(PROVIDED TEXT)
_ _ _ _ _

Wednesday, August 31, 2011

De-Stimulator: Solyndra Files For Bankruptcy


Today's big business news in the Bay Area was the bankruptcy filing by Fremont-based solar panel maker Solyndra. Not only did 1,100 people lose their jobs, but American tax payers lost $535 million in "loan guarantees," which sounds more, ah, market based than what they really were: payouts to a favored corporation.

Solar-cell manufacturer Solyndra Inc. announced today that it would seek bankruptcy protection, suspend work at its Fremont facilities and lay off 1,100 employees, as the recent plunge in panel prices undercut the company's sales.

Solyndra, whose modules are thin tubes rather than flat panels, gained national attention in 2009 when it won a $535 million loan guarantee from the federal government to build a second factory in Fremont, near the company's headquarters. State and federal officials cited the project as an example of how the green tech industry could generate jobs.

But the company had to cancel its plans for a $300 million initial public stock offering last year, and it struggled to compete against a flood of inexpensive solar cells pouring into the market from new factories in China.

_ _ _ _ _

(SOURCE INFORMATION)

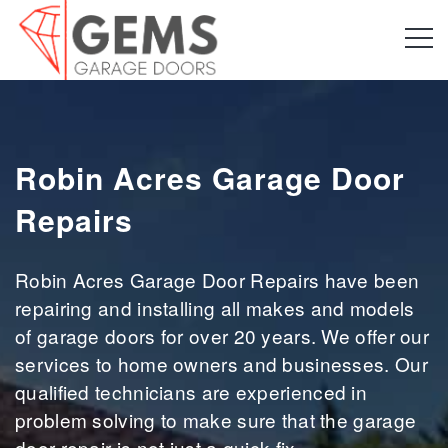
Robin Acres Garage Door
Repairs
Robin Acres Garage Door Repairs have been
repairing and installing all makes and models
of garage doors for over 20 years. We offer our
services to home owners and businesses. Our
qualified technicians are experienced in
problem solving to make sure that the garage
door repair is not just a quick fix.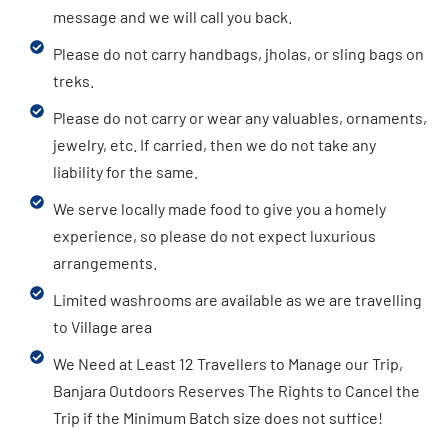
message and we will call you back.
Please do not carry handbags, jholas, or sling bags on
treks.
Please do not carry or wear any valuables, ornaments,
jewelry, etc. If carried, then we do not take any
liability for the same.
We serve locally made food to give you a homely
experience, so please do not expect luxurious
arrangements.
Limited washrooms are available as we are travelling
to Village area
We Need at Least 12 Travellers to Manage our Trip,
Banjara Outdoors Reserves The Rights to Cancel the
Trip if the Minimum Batch size does not suffice!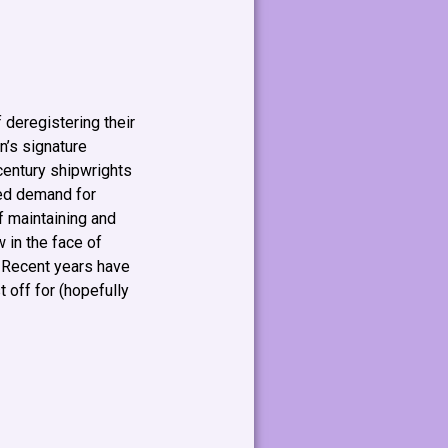
 deregistering their
n’s signature
 century shipwrights
ced demand for
f maintaining and
 in the face of
. Recent years have
 off for (hopefully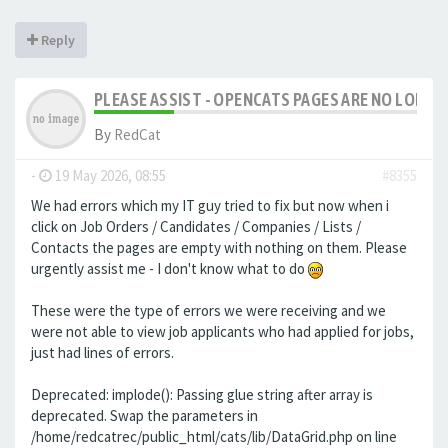
Reply
PLEASE ASSIST - OPENCATS PAGES ARE NO LONGER
By
RedCat
-
19 May 2026, 08:55
#8355
We had errors which my IT guy tried to fix but now when i
click on Job Orders / Candidates / Companies / Lists /
Contacts the pages are empty with nothing on them. Please
urgently assist me - I don't know what to do
These were the type of errors we were receiving and we
were not able to view job applicants who had applied for jobs,
just had lines of errors.
Deprecated: implode(): Passing glue string after array is
deprecated. Swap the parameters in
/home/redcatrec/public_html/cats/lib/DataGrid.php on line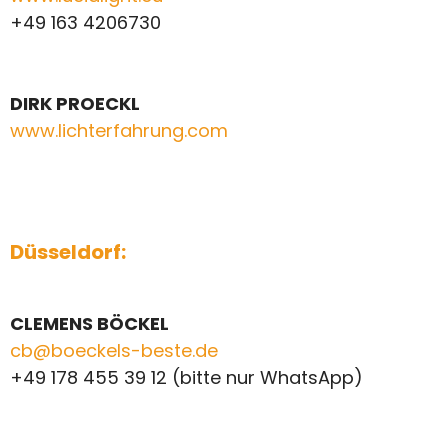
+49 163 4206730
DIRK PROECKL
www.lichterfahrung.com
Düsseldorf:
CLEMENS BÖCKEL
cb@boeckels-beste.de
+49 178 455 39 12 (bitte nur WhatsApp)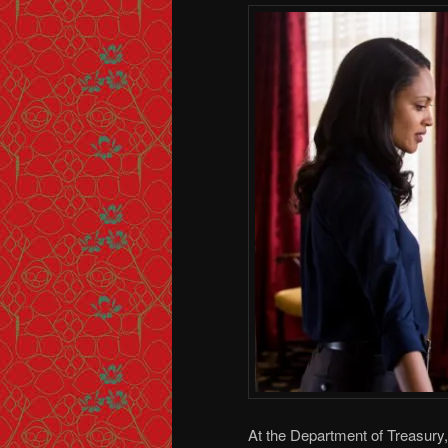
At the Department of Treasury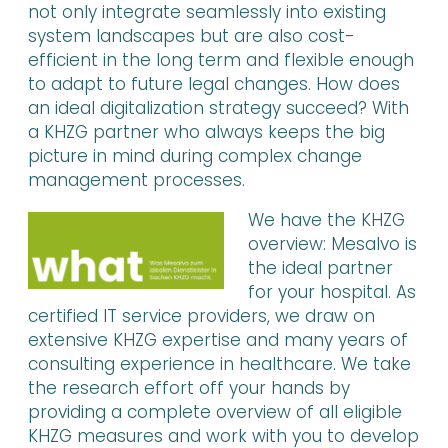
not only integrate seamlessly into existing
system landscapes but are also cost-
efficient in the long term and flexible enough
to adapt to future legal changes. How does
an ideal digitalization strategy succeed? With
a KHZG partner who always keeps the big
picture in mind during complex change
management processes.
We have the KHZG
overview: Mesalvo is
the ideal partner
for your hospital. As
certified IT service providers, we draw on
extensive KHZG expertise and many years of
consulting experience in healthcare. We take
the research effort off your hands by
providing a complete overview of all eligible
KHZG measures and work with you to develop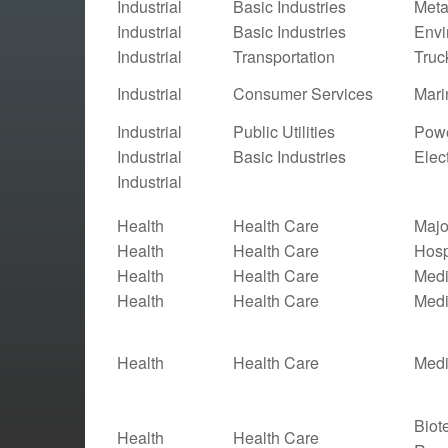
Industrial
Basic Industries
Meta
Industrial
Basic Industries
Envi
Industrial
Transportation
Truc
Industrial
Consumer Services
Mari
Industrial
Public Utilities
Powe
Industrial
Basic Industries
Elect
Industrial
Health
Health Care
Majo
Health
Health Care
Hosp
Health
Health Care
Medi
Health
Health Care
Medi
Health
Health Care
Medi
Biot
Health
Health Care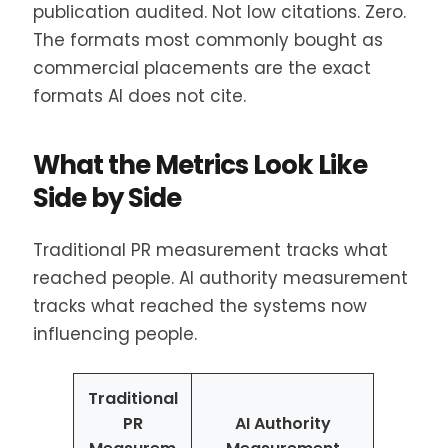
publication audited. Not low citations. Zero.
The formats most commonly bought as
commercial placements are the exact
formats AI does not cite.
What the Metrics Look Like
Side by Side
Traditional PR measurement tracks what
reached people. AI authority measurement
tracks what reached the systems now
influencing people.
Traditional
PR
AI Authority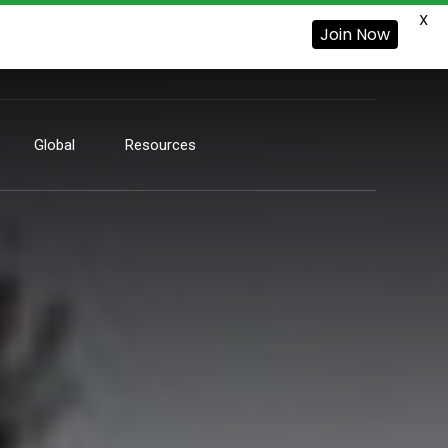
X
Join Now
Global
Resources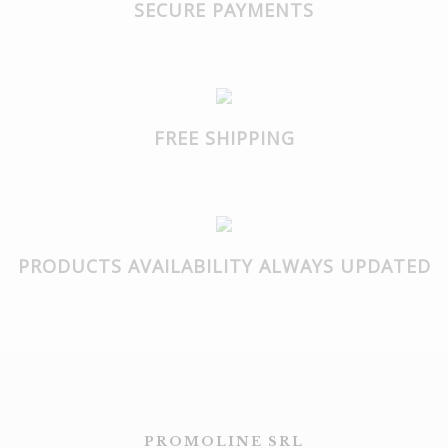
SECURE PAYMENTS
FREE SHIPPING
PRODUCTS AVAILABILITY ALWAYS UPDATED
PROMOLINE SRL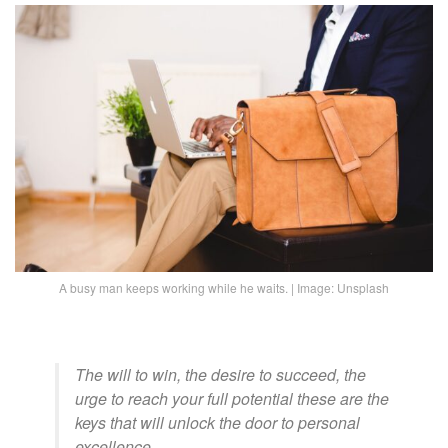
A busy man keeps working while he waits. | Image: Unsplash
The will to win, the desire to succeed, the
urge to reach your full potential these are the
keys that will unlock the door to personal
excellence.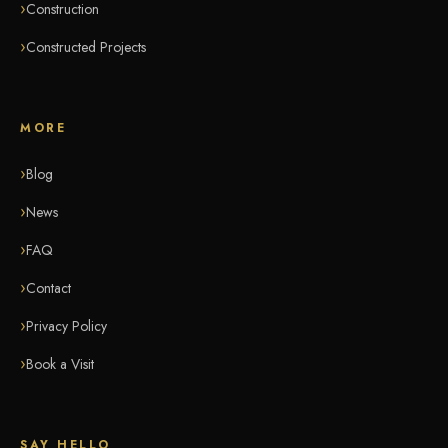
Construction
Constructed Projects
MORE
Blog
News
FAQ
Contact
Privacy Policy
Book a Visit
SAY HELLO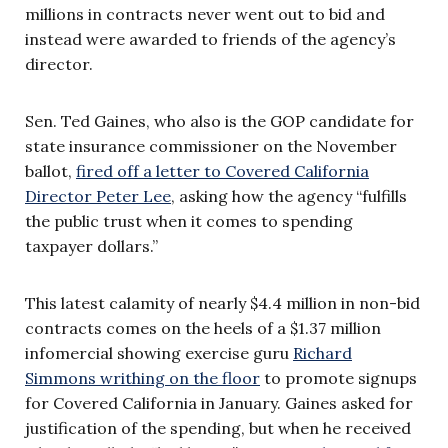
millions in contracts never went out to bid and
instead were awarded to friends of the agency’s
director.
Sen. Ted Gaines, who also is the GOP candidate for
state insurance commissioner on the November
ballot,
fired off a letter to Covered California
Director Peter Lee
, asking how the agency “fulfills
the public trust when it comes to spending
taxpayer dollars.”
This latest calamity of nearly $4.4 million in non-bid
contracts comes on the heels of a $1.37 million
infomercial showing exercise guru
Richard
Simmons writhing on the floor
to promote signups
for Covered California in January. Gaines asked for
justification of the spending, but when he received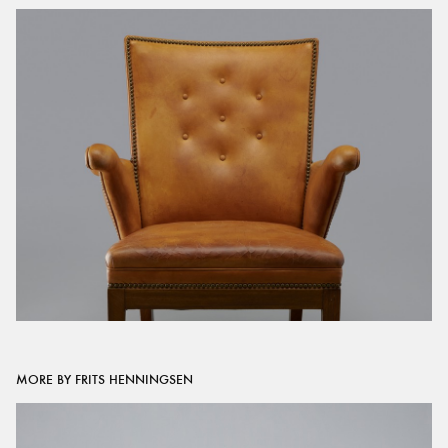
MORE BY FRITS HENNINGSEN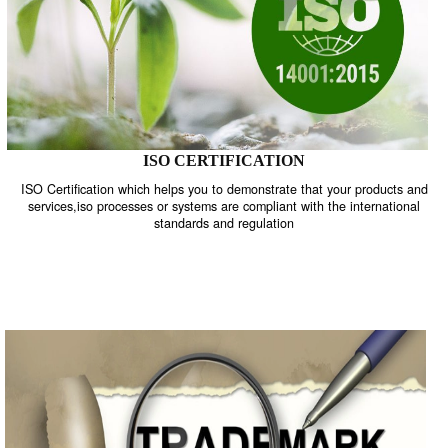
ISO CERTIFICATION
ISO Certification which helps you to demonstrate that your product
services,iso processes or systems are compliant with the internati
standards and regulation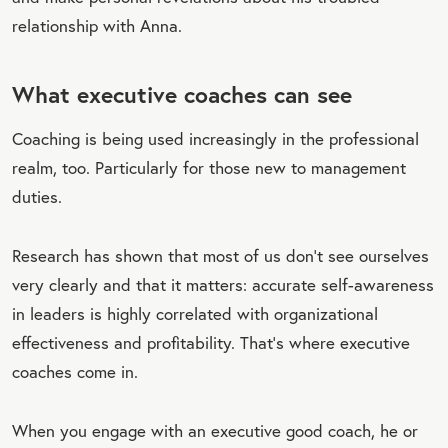
relationship with Anna.
What executive coaches can see
Coaching is being used increasingly in the professional
realm, too. Particularly for those new to management
duties.
Research has shown that most of us don't see ourselves
very clearly and that it matters: accurate self-awareness
in leaders is highly correlated with organizational
effectiveness and profitability. That’s where executive
coaches come in.
When you engage with an executive good coach, he or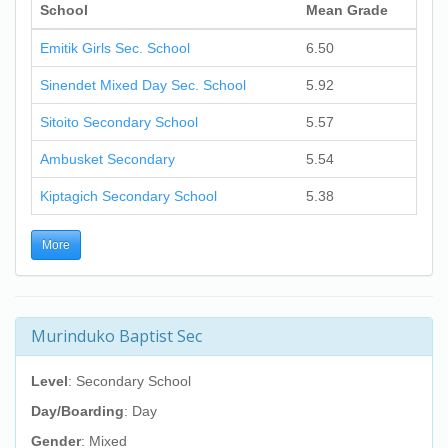
School
Mean Grade
Emitik Girls Sec. School
6.50
Sinendet Mixed Day Sec. School
5.92
Sitoito Secondary School
5.57
Ambusket Secondary
5.54
Kiptagich Secondary School
5.38
More
Murinduko Baptist Sec
Level
: Secondary School
Day/Boarding
: Day
Gender
: Mixed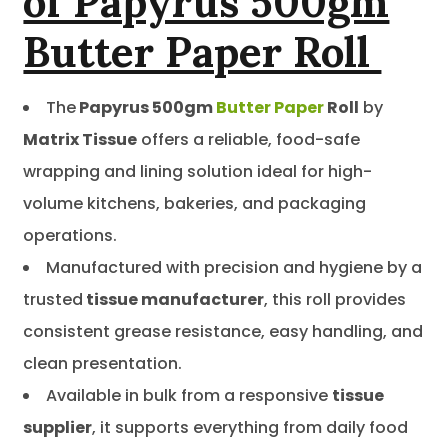
of Papyrus 500gm
Butter Paper Roll
The
Papyrus 500gm
Butter Paper
Roll
by
Matrix Tissue
offers a reliable, food-safe
wrapping and lining solution ideal for high-
volume kitchens, bakeries, and packaging
operations.
Manufactured with precision and hygiene by a
trusted
tissue manufacturer
, this roll provides
consistent grease resistance, easy handling, and
clean presentation.
Available in bulk from a responsive
tissue
supplier
, it supports everything from daily food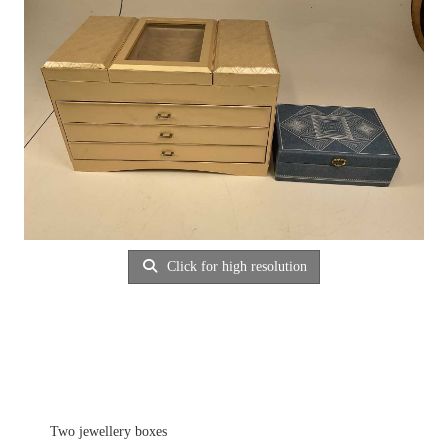
Click for high resolution
Two jewellery boxes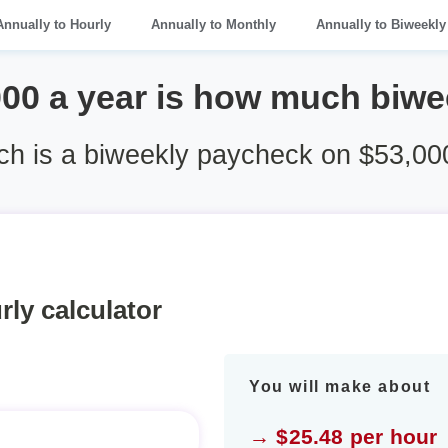
Annually to Hourly
Annually to Monthly
Annually to Biweekly
000 a year is how much biwe
h is a biweekly paycheck on $53,000
rly calculator
You will make about
→ $25.48 per hour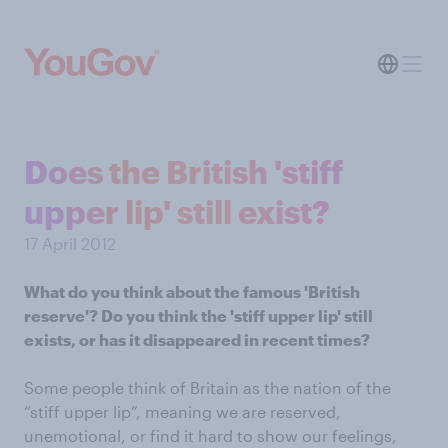
Does the British 'stiff
upper lip' still exist?
17 April 2012
What do you think about the famous 'British
reserve'? Do you think the 'stiff upper lip' still
exists, or has it disappeared in recent times?
Some people think of Britain as the nation of the
“stiff upper lip”, meaning we are reserved,
unemotional, or find it hard to show our feelings,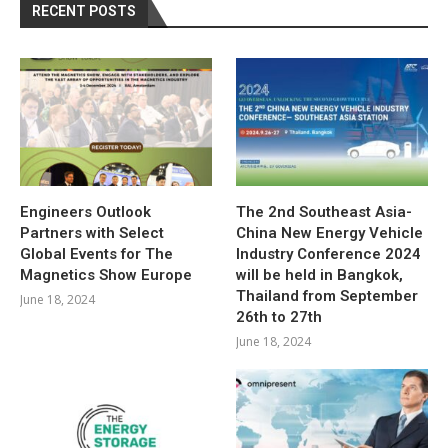
RECENT POSTS
Engineers Outlook
The 2nd Southeast Asia-
Partners with Select
China New Energy Vehicle
Global Events for The
Industry Conference 2024
Magnetics Show Europe
will be held in Bangkok,
Thailand from September
June 18, 2024
26th to 27th
June 18, 2024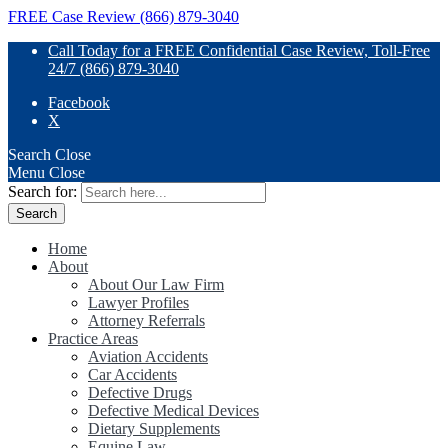
FREE Case Review (866) 879-3040
Call Today for a FREE Confidential Case Review, Toll-Free
24/7 (866) 879-3040
Facebook
X
Search
Close
Menu
Close
Search for:
Home
About
About Our Law Firm
Lawyer Profiles
Attorney Referrals
Practice Areas
Aviation Accidents
Car Accidents
Defective Drugs
Defective Medical Devices
Dietary Supplements
Equine Law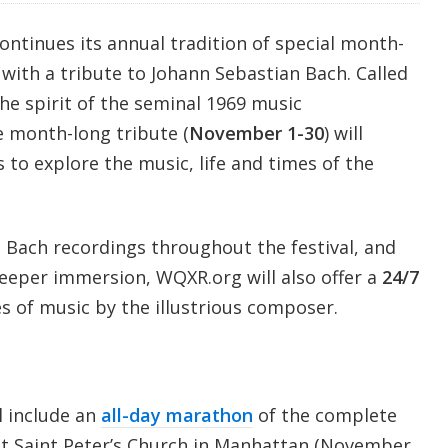
tinues its annual tradition of special month-
with a tribute to Johann Sebastian Bach. Called
he spirit of the seminal 1969 music
e month-long tribute (
November 1-30
) will
s to explore the music, life and times of the
 Bach recordings throughout the festival, and
deeper immersion, WQXR.org will also offer a
24/7
es of music by the illustrious composer.
l include an
all-day marathon
of the complete
t Saint Peter’s Church in Manhattan (November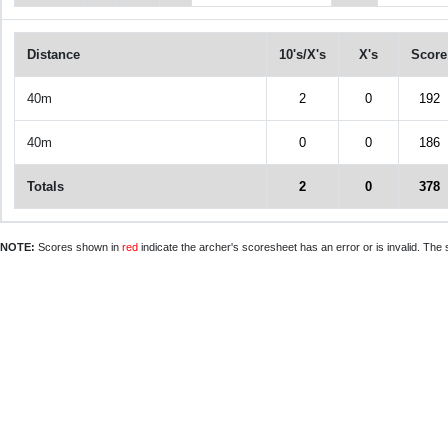
Distance
10's/X's
X's
Score
40m
2
0
192
40m
0
0
186
Totals
2
0
378
NOTE:
Scores shown in
red
indicate the archer's scoresheet has an error or is invalid. The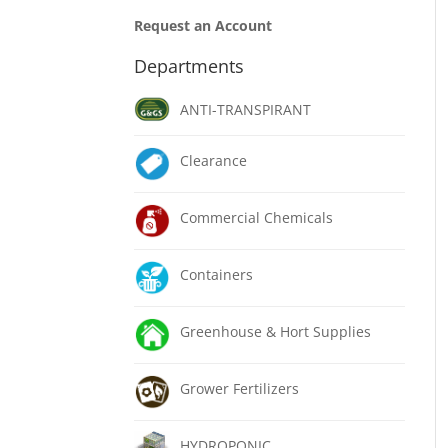
Request an Account
Departments
ANTI-TRANSPIRANT
Clearance
Commercial Chemicals
Containers
Greenhouse & Hort Supplies
Grower Fertilizers
HYDROPONIC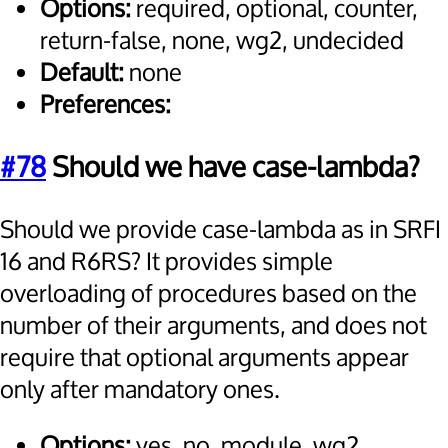
Options:
required, optional, counter,
return-false, none, wg2, undecided
Default:
none
Preferences:
#78
Should we have case-lambda?
Should we provide case-lambda as in SRFI
16 and R6RS? It provides simple
overloading of procedures based on the
number of their arguments, and does not
require that optional arguments appear
only after mandatory ones.
Options:
yes, no, module, wg2,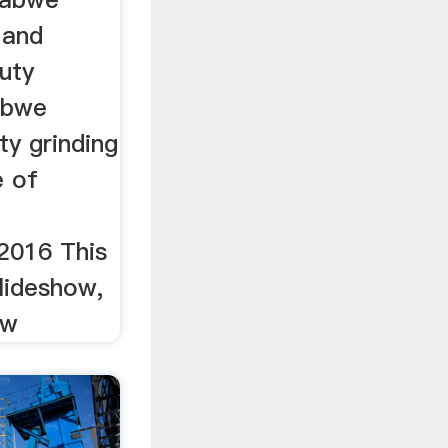
 and
duty
babwe
ty grinding
e of
2016 This
slideshow,
ow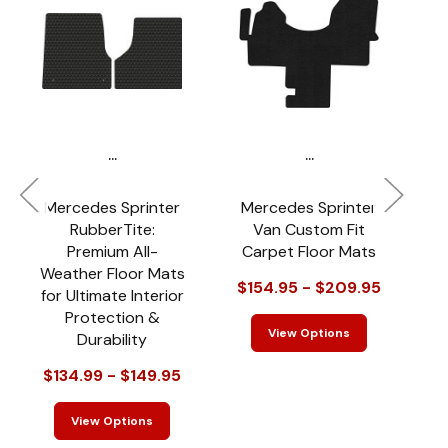
...
...
Mercedes Sprinter
Mercedes Sprinter
RubberTite:
Van Custom Fit
Premium All-
Carpet Floor Mats
Weather Floor Mats
$154.95 - $209.95
for Ultimate Interior
Protection &
View Options
Durability
$134.99 - $149.95
View Options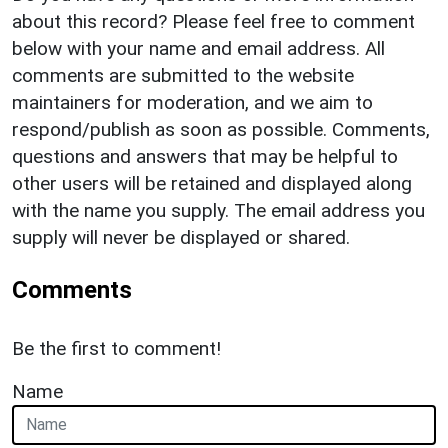
about this record? Please feel free to comment
below with your name and email address. All
comments are submitted to the website
maintainers for moderation, and we aim to
respond/publish as soon as possible. Comments,
questions and answers that may be helpful to
other users will be retained and displayed along
with the name you supply. The email address you
supply will never be displayed or shared.
Comments
Be the first to comment!
Name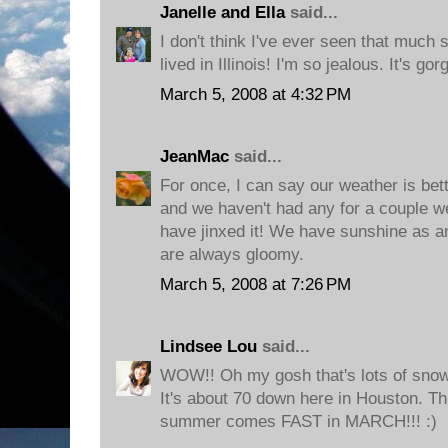
Janelle and Ella
said...
I don't think I've ever seen that much
lived in Illinois! I'm so jealous. It's go
March 5, 2008 at 4:32 PM
JeanMac
said...
For once, I can say our weather is bet
and we haven't had any for a couple we
have jinxed it! We have sunshine as an
are always gloomy.
March 5, 2008 at 7:26 PM
Lindsee Lou
said...
WOW!! Oh my gosh that's lots of snow. 
It's about 70 down here in Houston. Thi
summer comes FAST in MARCH!!! :)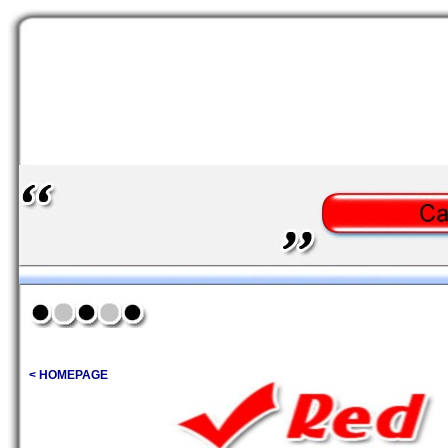
< HOMEPAGE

_ _ _ _ _

(PROBLEMS TO SOLVE)
[A] Answer these from the Solyndra post:
(i) How many employees is Solyndra laying off?
(ii) What shape are Solyndra's modules?
(iii) How large was the initial public stock offering the company had to cancel?
[B] Which geographic places does the Solyndra post name?
[C] Carry the Solyndra post forward from its last paragraph.
You won't need the items for any of this.

(ANSWERS FOR EACH ITEM)
[A]
(i) 1,100
(ii) Thin tubes rather than flat panels
(iii) $300 million

[B] Bay Area, Fremont, China

[C]
If you want to read about the crony capitalism aspect of this story, Verum Serum has you covered. I'm more concerned with the spectacle of yet another failure of the sort of "socially responsible" investing that smug progressives never fail to nag us about during Republican "anti-science" administrations.

Right-wing talk radio blowhards are falling over each other playing soundbites from Pres. Obama's visit to the Solyndra plant in May 2010. This certainly should be embarrassing to all of those Greens who assured us that this was the wave of the future. As it turned out, it wasn't even the wave of next year.